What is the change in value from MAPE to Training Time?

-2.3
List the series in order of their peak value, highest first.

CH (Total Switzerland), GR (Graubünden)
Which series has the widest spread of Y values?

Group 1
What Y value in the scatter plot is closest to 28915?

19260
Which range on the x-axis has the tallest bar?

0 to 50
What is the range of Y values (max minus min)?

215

..........

EXERCISE BRIEF -> Copy out every one of the records above word for word, keeping each line as it stands.

RESULT BELOW ->
What is the change in value from MAPE to Training Time?

-2.3
List the series in order of their peak value, highest first.

CH (Total Switzerland), GR (Graubünden)
Which series has the widest spread of Y values?

Group 1
What Y value in the scatter plot is closest to 28915?

19260
Which range on the x-axis has the tallest bar?

0 to 50
What is the range of Y values (max minus min)?

215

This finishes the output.